Il governo presieduto da Meloni ha preso una decisione significativa per stabilizzare la normativa riguardante il trasferimento di migranti dall’Italia all’Albania. In seguito alla decisione dei giudici di riportare nel nostro Paese 12 persone precedentemente sbarcate in Albania, il Consiglio dei Ministri, convocato d’urgenza dalla premier Meloni, ha approvato un decreto specifico lunedì sera. Il provvedimento ha subito delle modifiche rispetto alle aspettative iniziali. La parte relativa ai ricorsi contro le decisioni dei tribunali che non convalidano il trattenimento dei migranti è stata eliminata come richiesto dal Quirinale.
L’elenco dei Paesi sicuri è stato rivisto, in linea con le indicazioni fornite dalla recente sentenza della Corte di Giustizia dell’Unione Europea. Paesi come Camerun, Colombia e Nigeria, precedentemente considerati con eccezioni territoriali, sono stati esclusi. Questo nuovo elenco è stato incorporato in un provvedimento con forza di legge per evitare interpretazioni discordanti rispetto alla “Direttiva Accoglienza”. I 19 Paesi sicuri identificati sono ora Albania, Algeria, Bangladesh, Bosnia-Erzegovina, Capo Verde, Costa d’Avorio, Egitto, Gambia, Georgia, Ghana, Kosovo, Macedonia del Nord, Marocco, Montenegro, Perù, Senegal, Serbia, Sri Lanka e Tunisia. Questo elenco sarà soggetto ad aggiornamenti regolari tramite provvedimento avente forza di legge.

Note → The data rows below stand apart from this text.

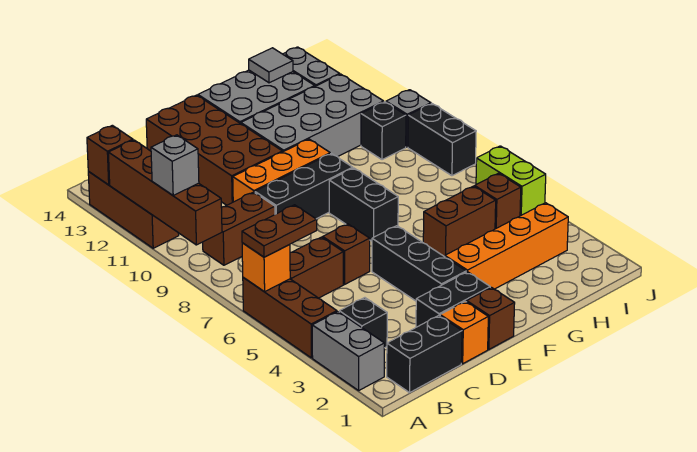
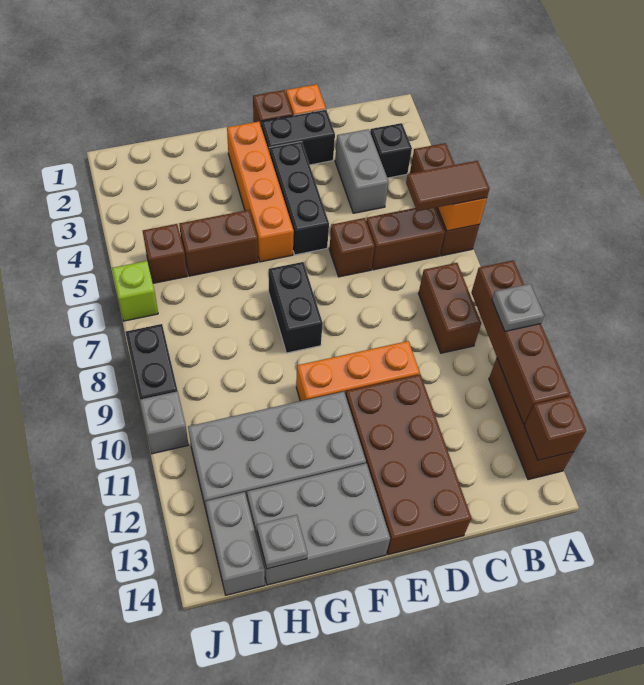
grey brick A2:A3 level 1 -> grey brick C3:C4 level 1
brown plate A6:B6 level 3 -> brown tile A6:B6 level 3
grey brick A10 level 3 -> grey plate A10 level 3
black brick B1:C1 level 1 -> none
brown brick B9:C9 level 1 -> brown brick B8:B9 level 1
black brick D9:F9 level 1 -> none
orange brick F3:I3 level 1 -> orange brick F2:F5 level 1
grey tile H14 level 2 -> grey plate H14 level 2
black brick I10 level 1 -> none
lime brick J5:J6 level 1 -> lime brick J6 level 1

La lista dei Paesi sicuri è ora sancita come norma primaria, da considerare obbligatoriamente dal giudice nelle sue valutazioni. Questo rafforza la posizione del governo nei confronti dei giudici, che finora hanno interpretato prevalentemente il diritto comunitario nelle loro decisioni sul trattenimento dei migranti. Con questa mossa, il governo intende regolare ancor di più la normativa italiana per consolidare la sua posizione rispetto ai tribunali e poter fare appello in modo più concreto.

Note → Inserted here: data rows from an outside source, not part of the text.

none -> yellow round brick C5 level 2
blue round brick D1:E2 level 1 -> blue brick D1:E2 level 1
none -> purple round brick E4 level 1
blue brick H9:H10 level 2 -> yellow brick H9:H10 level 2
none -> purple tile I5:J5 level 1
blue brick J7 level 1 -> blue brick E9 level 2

Il Governo ha affrontato sia il principio oggettivo, che riguarda le eccezioni territoriali di ciascuno Stato; sia quello soggettivo, che si riferisce a determinate categorie di individui. Questa distinzione è stata fondamentale nelle recenti sentenze dei giudici della sezione immigrazione del tribunale di Roma, che hanno respinto la convalida del trattenimento dei migranti in Albania. La Corte di Giustizia Europea ha sottolineato l’importanza di considerare se un Paese sia effettivamente sicuro, evitando ogni forma di persecuzione, tortura o violenza indiscriminata.

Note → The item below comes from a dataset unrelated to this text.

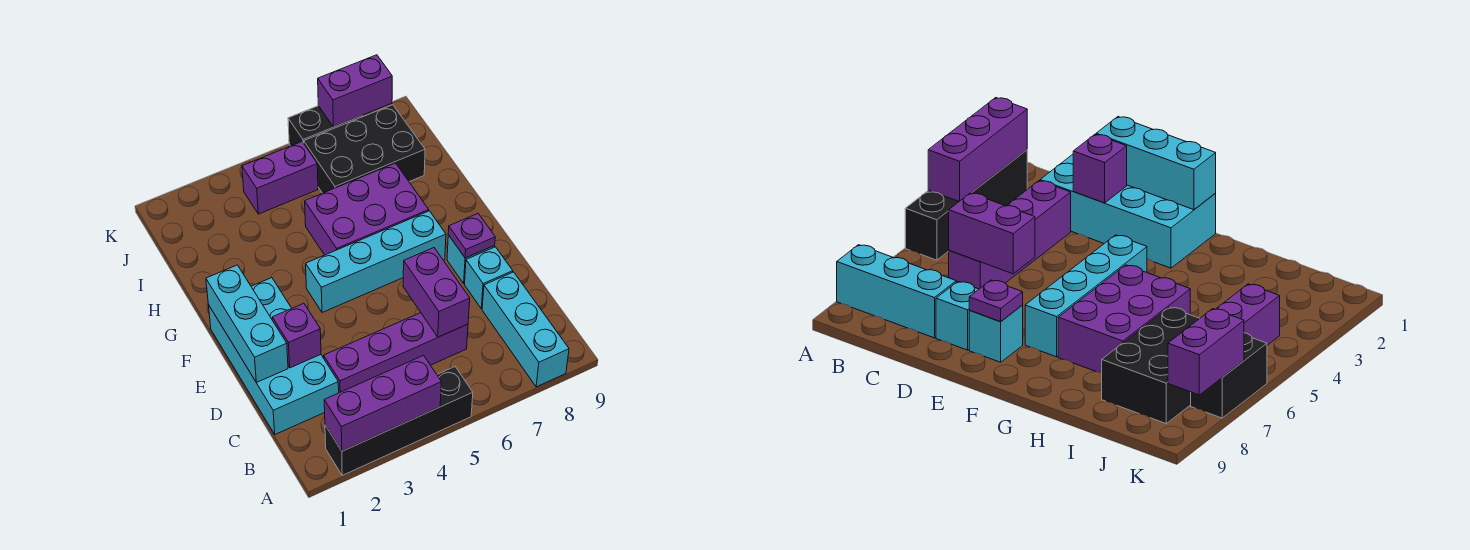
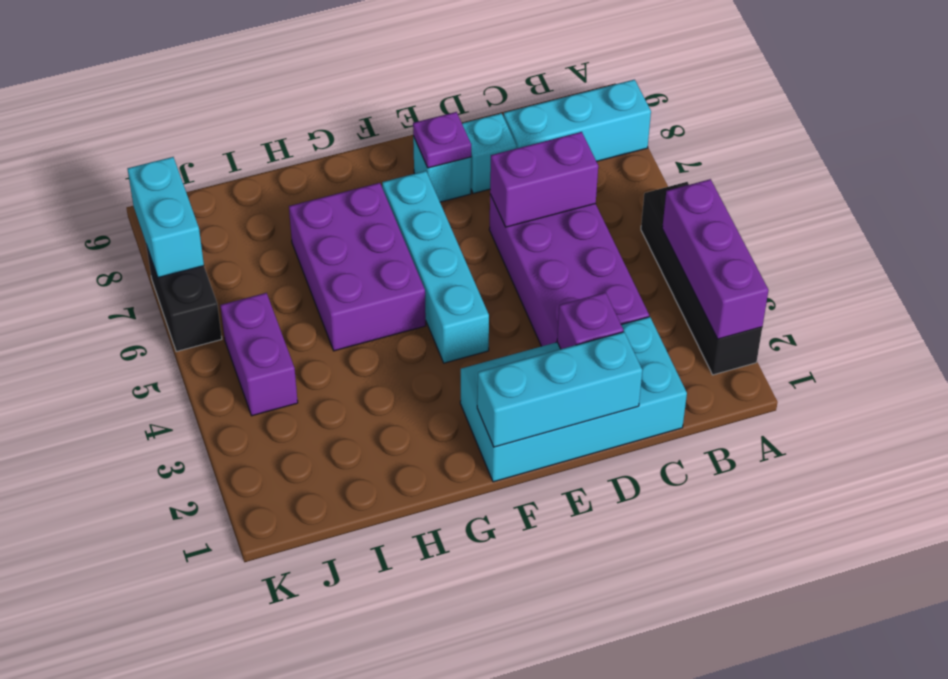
purple brick C3:C6 level 1 -> purple brick C3:D6 level 1
black brick I6:J8 level 1 -> none
purple brick K7:K8 level 2 -> cyan brick K7:K8 level 2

La lista dei Paesi sicuri è stata elevata a norma primaria, conferendo maggiore autorità e obbligatorietà alla sua applicazione, in contrasto con i precedenti decreti ministeriali. Questo rafforzamento legislativo mira a rendere la posizione del governo più incisiva rispetto alle decisioni giuridiche basate sul diritto europeo.